> _TRECHO_
┌────────

Van Gogh disseca-se, Rimbaud ausenta-se.
Qualquer
biografia que cite esses dois artistas irá salientar uma interseção evidenciada
na instabilidade do comportamento e na conturbada incapacidade de convivência
social. Muitas vezes na história se constatou a mais intrigante faceta da
genialidade, aquela que transporta uma caótica desordem emocional para uma obra
de perturbadora harmonia. É nessa categoria de gênios que estão incluídos
Vincent Van Gogh e Arthur Rimbaud.
A
perenidade das imagens que eles usam para decifrar o mundo é uma fonte
interminável de encantos.
Rimbaud
escreveu: “Ela foi encontrada / Quem? A eternidade / É o mar misturado ao sol /
Minha alma imortal, / cumpre tua jura / Seja o sol estival / Ou a noite pura. /
Pois tu me liberas / Das humanas quimeras, / Dos anseios vãos! / Tua voas
então... / - Jamais a esperança. / Sem movimento. / Ciência ou paciência, / O
suplício é lento / Que venha a manhã, / Com as brasas de Satã, / O dever é vosso
ardor / Ela foi encontrada! / Quem? A eternidade. / É o mar misturado ao
sol".

└────────

> _O QUE FAZER_
1. Reescreva o trecho sobre Van Gogh e Rimbaud a partir das palavras que trazem "Van Gogh disseca-se, Rimbaud" e pare depois de "interminável de encantos.", trocando "harmonia" por "beleza".
2. Responda às perguntas sobre o trecho a respeito de Van Gogh e Rimbaud:
(a) Quais são os dois artistas incluídos na categoria de gênios?
(b) O que o trecho chama de fonte interminável de encantos?
(c) No poema de Rimbaud citado, o que foi encontrado?
3. Dê sequência ao texto sobre Van Gogh e Rimbaud a partir do ponto em que ele termina.
O material que vem depois deste trecho foi tirado de outra fonte.

> _MATERIAL DO CONJUNTO_
┌────────

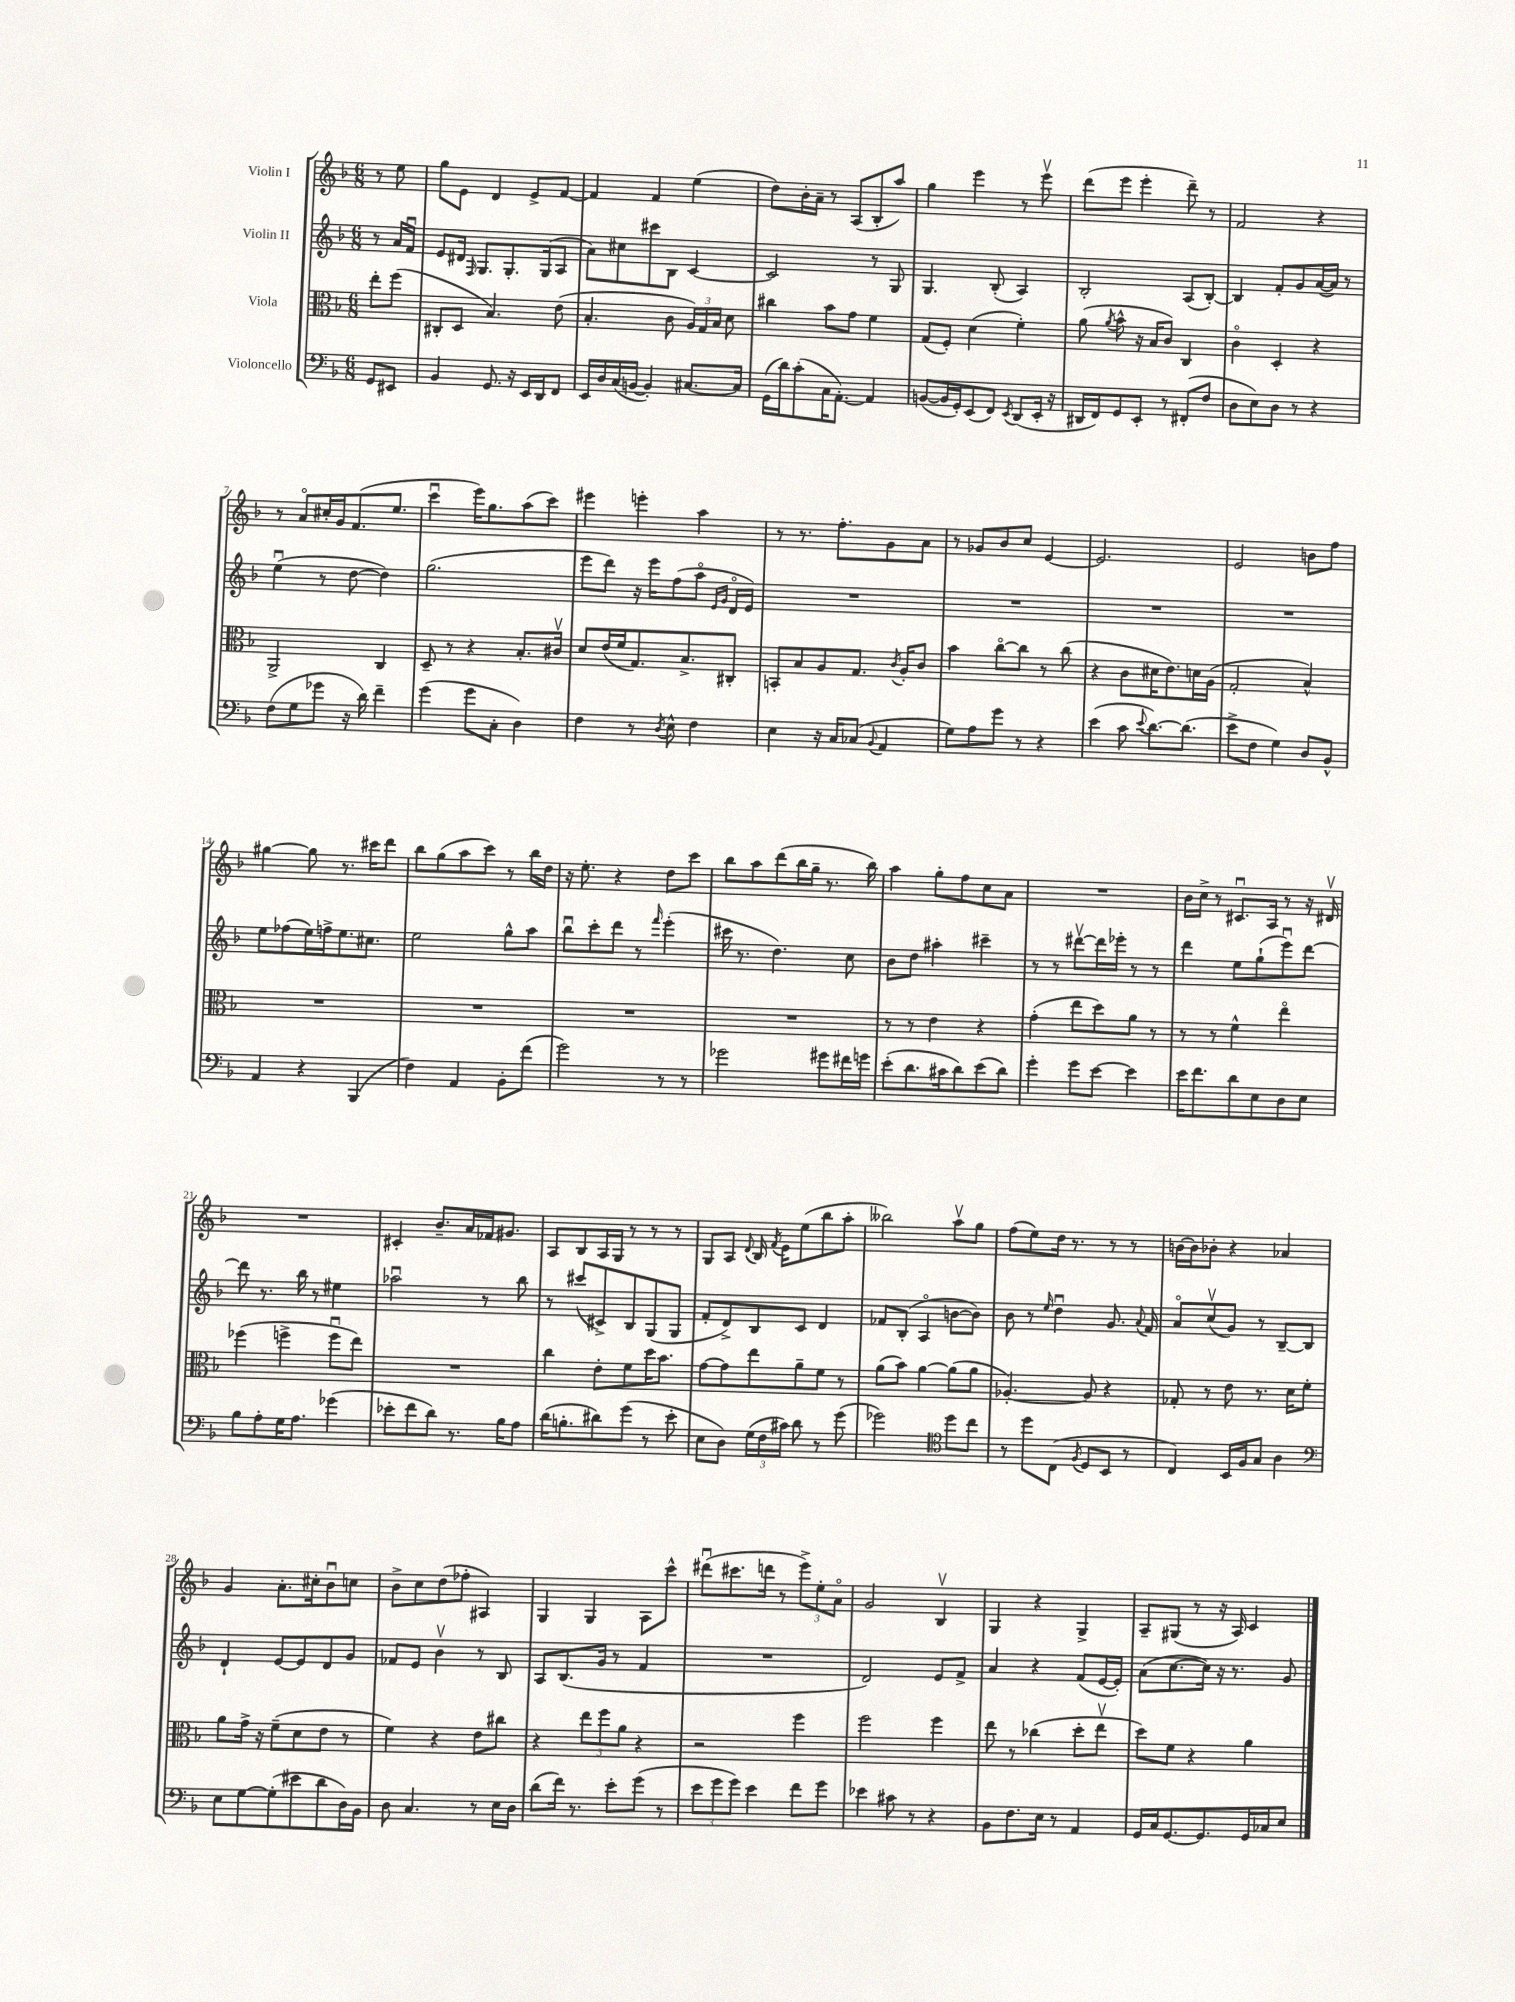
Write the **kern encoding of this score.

**kern	**kern	**kern	**kern
*staff4	*staff3	*staff2	*staff1
*clefF4	*clefC3	*clefG2	*clefG2
*k[b-]	*k[b-]	*k[b-]	*k[b-]
*M6/8	*M6/8	*M6/8	*M6/8
8GG	8ee'	8r	8r
8EE#	(8ff	16a	8ee
.	.	16fu	.
=	=	=	=
4BB-	8C#'	8e	8gg
.	8D	16d#	8e
.	.	16qqF	.
.	.	8.G	.
8.GG	4.B-)	.	4d
.	.	8.G'	.
16r	.	.	.
16EE	.	.	8e^
16DD	.	(16G	.
8FF	(8e	8A	[8f
=	=	=	=
16EE	4.B-'	8a)	4f]
16D	.	.	.
(16C	.	8cc#	.
[16BB	.	.	.
4BB'])	.	8ccc#	4f
.	8c	8B-	.
[8.C#	24A)	[4c	(4ee
.	24G	.	.
.	24B-	.	.
.	8d	.	.
16C#]	.	.	.
=	=	=	=
(16GG	4cc#	2c]	8dd)
16d)	.	.	.
(8c'	.	.	16b-'
.	.	.	16a~
16C	8b-	.	8r
[8.AA')	.	.	.
.	8g	.	(8A
4AA]	4f	8r	8B-'
.	.	8G	8aa)
=	=	=	=
([8BB	(8G	4.G	4gg
16BB]	8F')	.	.
16GG')	.	.	.
(8EE	(4d	.	4eee
8FF)	.	(8B-'	.
8qEE	.	.	.
(8DD	4f')	4A)	8r
16EE'	.	.	8eeev
16r	.	.	.
=	=	=	=
16DD#	(8a	2B-'	(8ddd
16FF)	.	.	.
.	8qa	.	.
8GG	8b-^^	.	8eee
8EE'	16r	.	4eee'
.	16B-	.	.
8r	8c)	.	.
(8FF#'	4C	(8A	8ddd~)
8F	.	[8B-')	8r
=	=	=	=
8D	4co	4B-]	2f
8E)	.	.	.
8D	4D'	8f'	.
8r	.	8g	.
4r	4r	([16a	4r
.	.	16a])	.
.	.	8r	.
=	=	=	=
(8F	2AA^	(4eeu	8r
8G	.	.	8ao
8g-	.	8r	16cc#'
.	.	.	16g
16r	.	[8dd	(8.f
16d)	.	.	.
4f~	4C	4dd])	.
.	.	.	8.ee
=	=	=	=
(4g	8D~	(2.gg	4cccu
.	8r	.	.
8g	4r	.	16eee)
.	.	.	8.gg
8C'	.	.	.
4D)	8.B-'	.	(8aa
.	.	.	8ccc)
.	16c#v	.	.
=	=	=	=
4F	8d	8eee	4eee#
.	(16e	8ddd)	.
.	16f	.	.
8r	8.G)	16r	4eee'
.	.	16eee	.
8qD	.	.	.
8E^^	.	(8ff	.
.	8.B-^	.	.
4F	.	8aao	4aa
.	.	16qqe	.
.	.	16qqg	.
.	8C#'	16do	.
.	.	16e)	.
=	=	=	=
4E	8BB'	2.r	8r
.	8B-	.	8.r
16r	8A	.	.
16C	.	.	8.ff'
(8C-	8.G	.	.
8qqBB-	.	.	.
4AA	.	.	8g
.	8qc	.	.
.	16A'	.	.
.	8c	.	8a
=	=	=	=
8G)	4b-	2.r	8r
8A	.	.	8g-
8g	[8cco	.	8b-
8r	8cc]	.	8cc
4r	8r	.	[4e
.	(8cc	.	.
=	=	=	=
(4e	4r	2.r	2.e]
8c	8c	.	.
8qqe	.	.	.
[8.d)	16d#	.	.
.	8.e)	.	.
(8.d]	.	.	.
.	16d	.	.
.	(16A	.	.
=	=	=	=
8e^	2G'	2.r	2e
8F	.	.	.
4G)	.	.	.
8D	4B-^^)	.	8b
8BB-^^	.	.	8ff
=	=	=	=
4AA	2.r	8ee	[4gg#
.	.	(8ff-	.
4r	.	16ee)	8gg#]
.	.	16ff^	.
.	.	8.ee	8.r
(4BBB-	.	.	.
.	.	8.cc#	16ccc#
.	.	.	8ddd
=	=	=	=
4F)	2.r	2ee	8bb-
.	.	.	(8gg
4AA	.	.	8aa
.	.	.	8ccc)
8BB-'	.	8gg^^	8r
(8f	.	8aa	16bb-
.	.	.	16dd
=	=	=	=
2g)	2.r	8bb-u	16r
.	.	.	8.ee'
.	.	8ccc'	.
.	.	8ddd	4r
.	.	8r	.
.	.	16qqfff	.
8r	.	(4eee'	8dd
8r	.	.	8ccc
=	=	=	=
2g-	2.r	16ccc#	8bb-
.	.	8.r	.
.	.	.	8aa
.	.	4.dd)	(8ddd
.	.	.	16bb-
.	.	.	16gg~
8g#	.	.	8.r
16f#	.	8cc	.
16g	.	.	16bb-)
=	=	=	=
(8e'	8r	8b-	4aa
8.d	8r	8dd	.
.	4e	4aa#'	8gg'
16c#	.	.	.
8d)	.	.	8ff
(8e	4r	4ccc#~	8cc
8d)	.	.	8a
=	=	=	=
4g'	(4g'	8r	2.r
.	.	8r	.
8g	8ee	[8ddd#v	.
[8e	8dd)	16ddd#]	.
.	.	16eee-'	.
4e]	8a	8r	.
.	8r	8r	.
=	=	=	=
16e	8r	4ddd	16b-
8.f	.	.	16cc^
.	8r	.	8r
8d	4f^^	8ee	8.c#u
8E	.	(8gg`	.
.	.	.	16A
8D	4eeo	8eeeu)	8r
8E	.	[8ddd	16r
.	.	.	16d#v
=	=	=	=
8B-	(4ff-	8ddd]	2.r
8A'	.	8.r	.
16G	4ff^	.	.
8.A	.	16bb-	.
.	.	8r	.
(4g-	8ffu	4ee#	.
.	8ee)	.	.
=	=	=	=
8e-'	2.r	2aa-u	4c#'
8f	.	.	.
8d)	.	.	8.b-~
8.r	.	.	.
.	.	.	16a
.	.	8r	16f-
16B-	.	.	8.g#
8A	.	8bb-	.
=	=	=	=
(16d	4cc	8r	8A
8.B'	.	.	.
.	.	(8ccc#	8B-
8d#)	8e'	8c#^)	16A
.	.	.	16G
(8g	8f	8B-	8r
8r	16dd	(8G	8r
.	8.b-	.	.
8e'	.	8G	8r
=	=	=	=
8E	[8g	8f'	8G
8D)	8g]	8d^)	8A
.	.	.	8qqd
(24G	8ee	8B-	16B-
24F	.	.	.
.	.	.	8qf
.	.	.	16e
24c#)	.	.	.
8d	8a~	8c	(8ee
8r	8f	4d	8bb-
(8g	8r	.	8aa'
=	=	=	=
2g-)	(8a	8f-	2bb--)
.	8b-)	(8B-'	.
.	[4a	4Ao	.
*clefC4	*	*	*
8dd	(8a]	[8b	8aav
8cc	8a	8b])	8gg
=	=	=	=
8r	[4.A-')	8b-	(8ff
8dd	.	8r	8ee)
.	.	16qqee	.
(8C	.	4ddu	16dd
.	.	.	8.r
8qF	.	.	.
8D	8A-]	.	.
8BB-	4r	8.g	8r
8r	.	.	8r
.	.	8qqa	.
.	.	16f	.
=	=	=	=
4C)	8G-'	8ao	[16b
.	.	.	16b]
.	8r	(8ccv	8b-'
16BB-	8e	8g)	4r
16F	.	.	.
8G	8.r	8r	.
4A	.	[8B-~	4a-
.	16d	.	.
.	8f'	8B-]	.
=	=	=	=
*clefF4	*	*	*
8E	8a	4d`	4g
[8G	16g^	.	.
.	16r	.	.
(8G']	(8f~	[8e	8.a'
8e#	8d	8e]	.
.	.	.	16cc#'
8d	8e	8d	8b-u
16D)	8r	8g	8cc
16BB-	.	.	.
=	=	=	=
8D	4f)	8f-	8b-^
4.C	.	8e	8cc
.	4r	4b-v	(8dd
.	.	.	8ff-'
8r	8e	8r	4A#)
16E	8cc#	8B-	.
16D	.	.	.
=	=	=	=
(8d	4r	8A	4G
16f)	.	(8.B-	.
8.r	.	.	.
.	12ee	.	4G
.	.	16g	.
.	12ff	.	.
8e'	.	8r	.
.	12a	.	.
(8g	4r	4f	8A
8r	.	.	8ccc^^
=	=	=	=
12e	2r	2.r	(8ddd#u
12g	.	.	.
.	.	.	8.ccc#
12g)	.	.	.
4e	.	.	.
.	.	.	16ddd
.	.	.	8r
8f	4ff	.	12eee^)
.	.	.	12ee'
8g	.	.	.
.	.	.	12ao
=	=	=	=
4e-	2ff	2d)	2g
8c#	.	.	.
8r	.	.	.
4r	4ff	8e	4B-v
.	.	8f^	.
=	=	=	=
8BB-	8ee	4a	4G
8.F	8r	.	.
.	(4cc-	4r	4r
16E	.	.	.
8r	.	.	.
4AA	8dd'	(8f	4G^
.	8eev	[16e	.
.	.	16e'])	.
=	=	=	=
16GG	8dd)	(8a	8A~
16C	.	.	.
[8.GG	8f	[8.cc	(8G#
.	4r	.	8r
8.GG]	.	16cc])	.
.	.	16r	16r
.	.	8.r	16A)
16GG	4a	.	4c
16C-	.	.	.
8E	.	8g	.
==	==	==	==
*-	*-	*-	*-
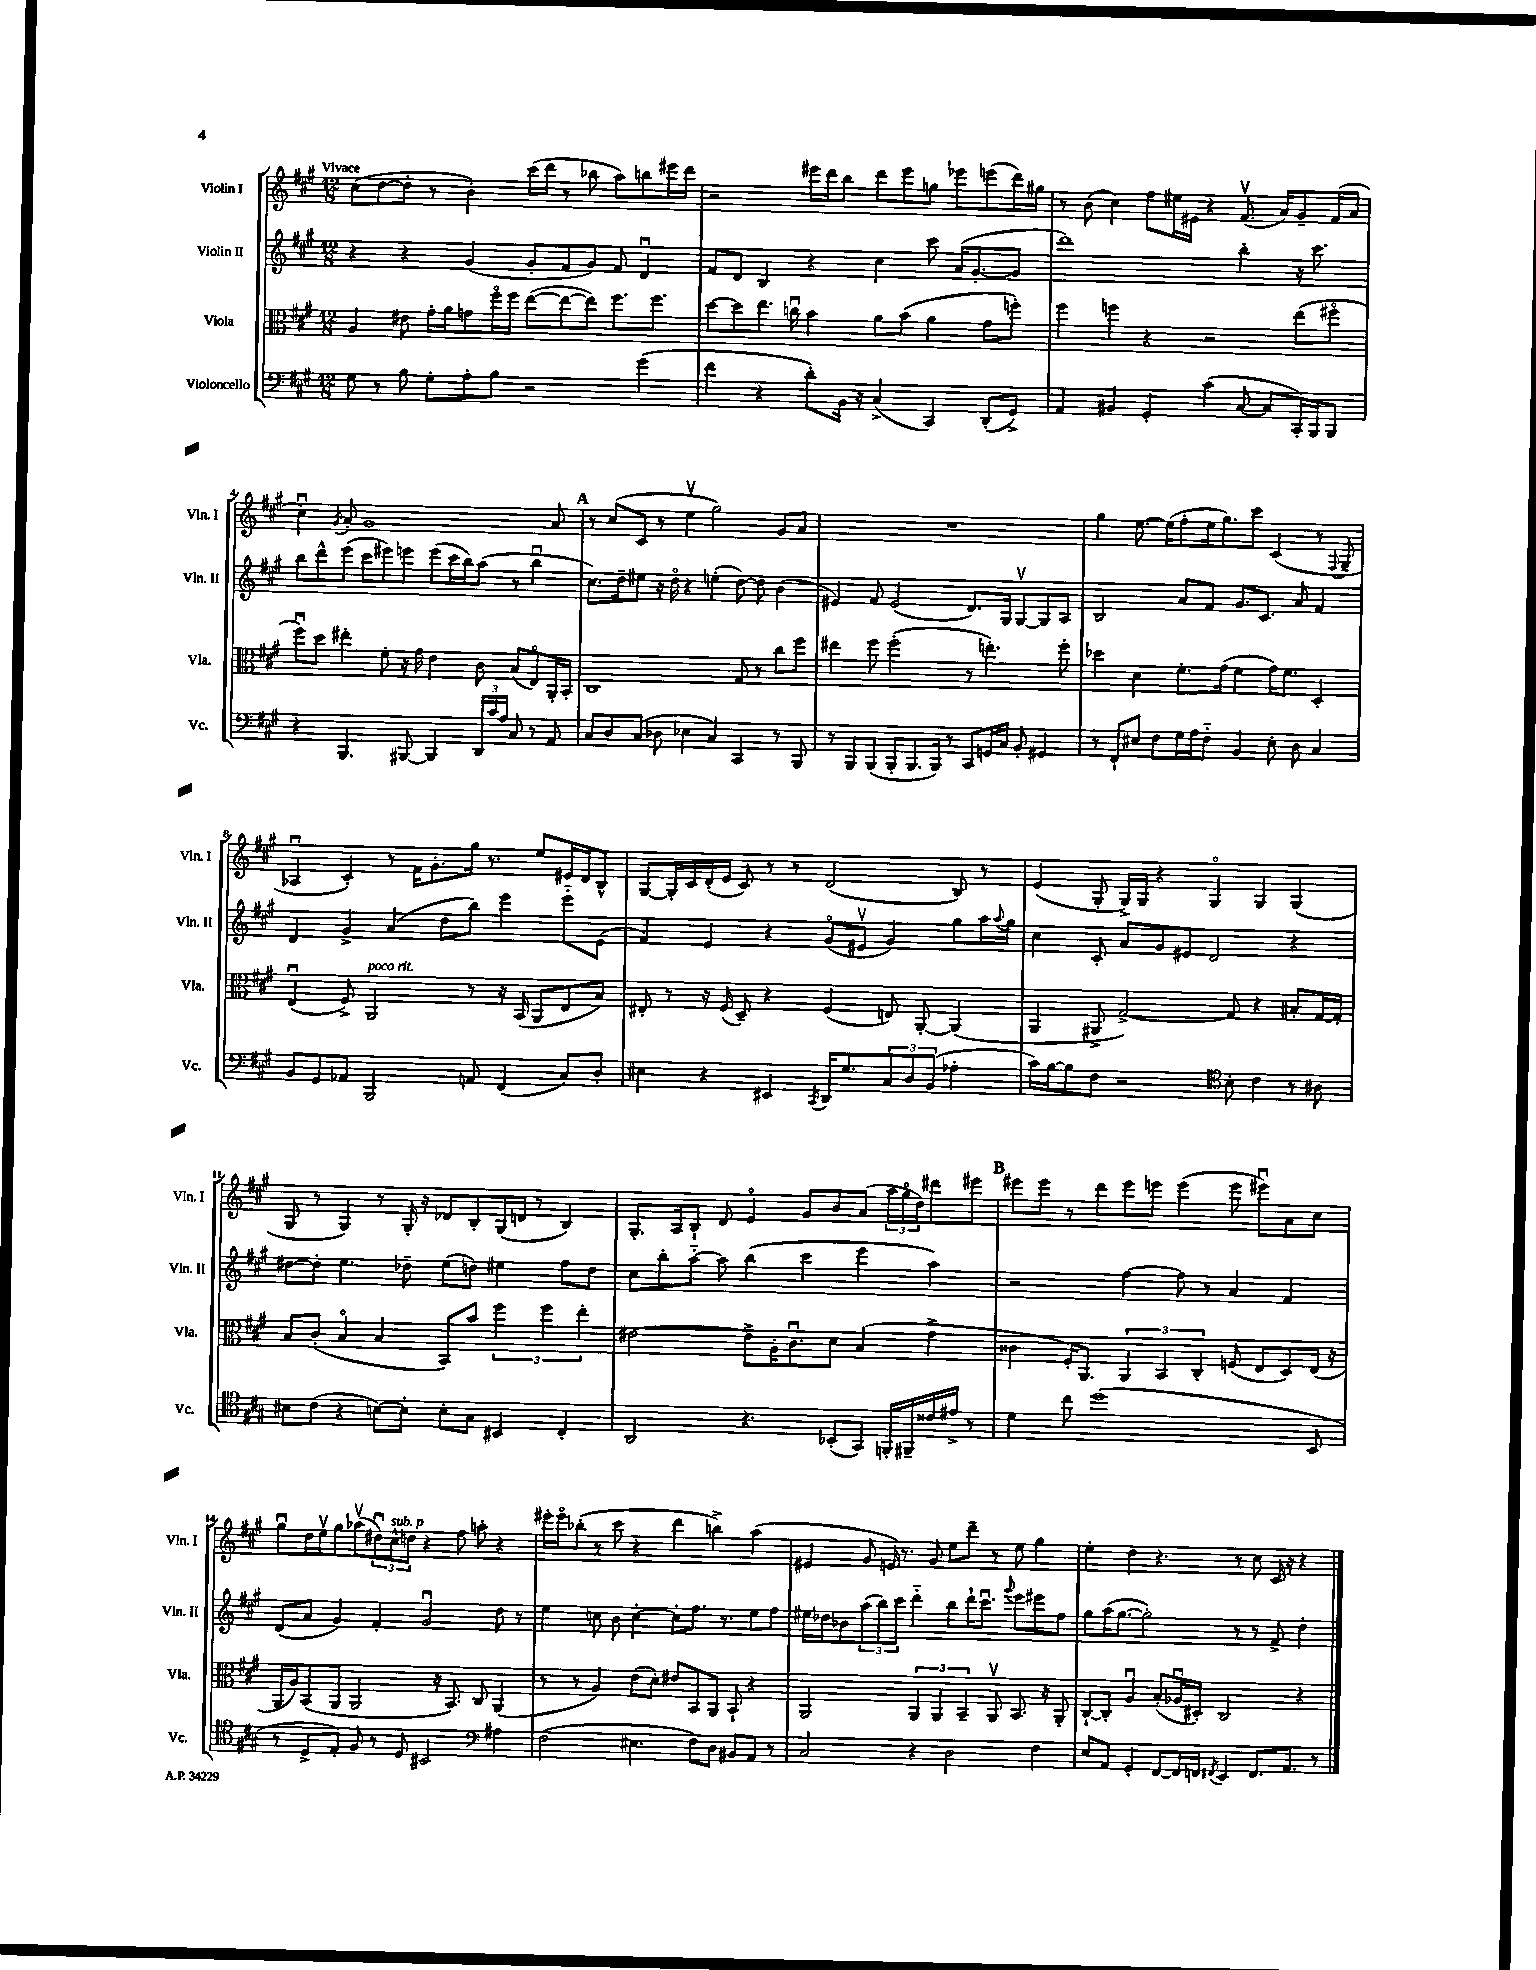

└────────

> _RESPOSTAS_
1.
Van Gogh disseca-se, Rimbaud ausenta-se.
Qualquer
biografia que cite esses dois artistas irá salientar uma interseção evidenciada
na instabilidade do comportamento e na conturbada incapacidade de convivência
social. Muitas vezes na história se constatou a mais intrigante faceta da
genialidade, aquela que transporta uma caótica desordem emocional para uma obra
de perturbadora beleza. É nessa categoria de gênios que estão incluídos
Vincent Van Gogh e Arthur Rimbaud.
A
perenidade das imagens que eles usam para decifrar o mundo é uma fonte
interminável de encantos.

2.
(a) Vincent Van Gogh e Arthur Rimbaud.
(b) A perenidade das imagens que eles usam para decifrar o mundo.
(c) A eternidade.

3.
Desta
forma, Van Gogh descreve um dos seus quadros para Theo: “Ufa – o ceifeiro está
pronto, acho que é dos que você porá em sua casa – é uma imagem da morte tal
como nos fala o grande livro da natureza – mas o que eu procurei foi aquele
“quase sorrindo”. É todo amarelo, exceto uma linha de colinas violetas, um
amarelo pálido e loiro. Acho engraçado que eu tenha visto assim através das
grades de ferro de uma casa de loucos". Definitivamente,
num universo que se nutre da obviedade das coisas, o que transforma homens em
lendas são os olhos do infinito.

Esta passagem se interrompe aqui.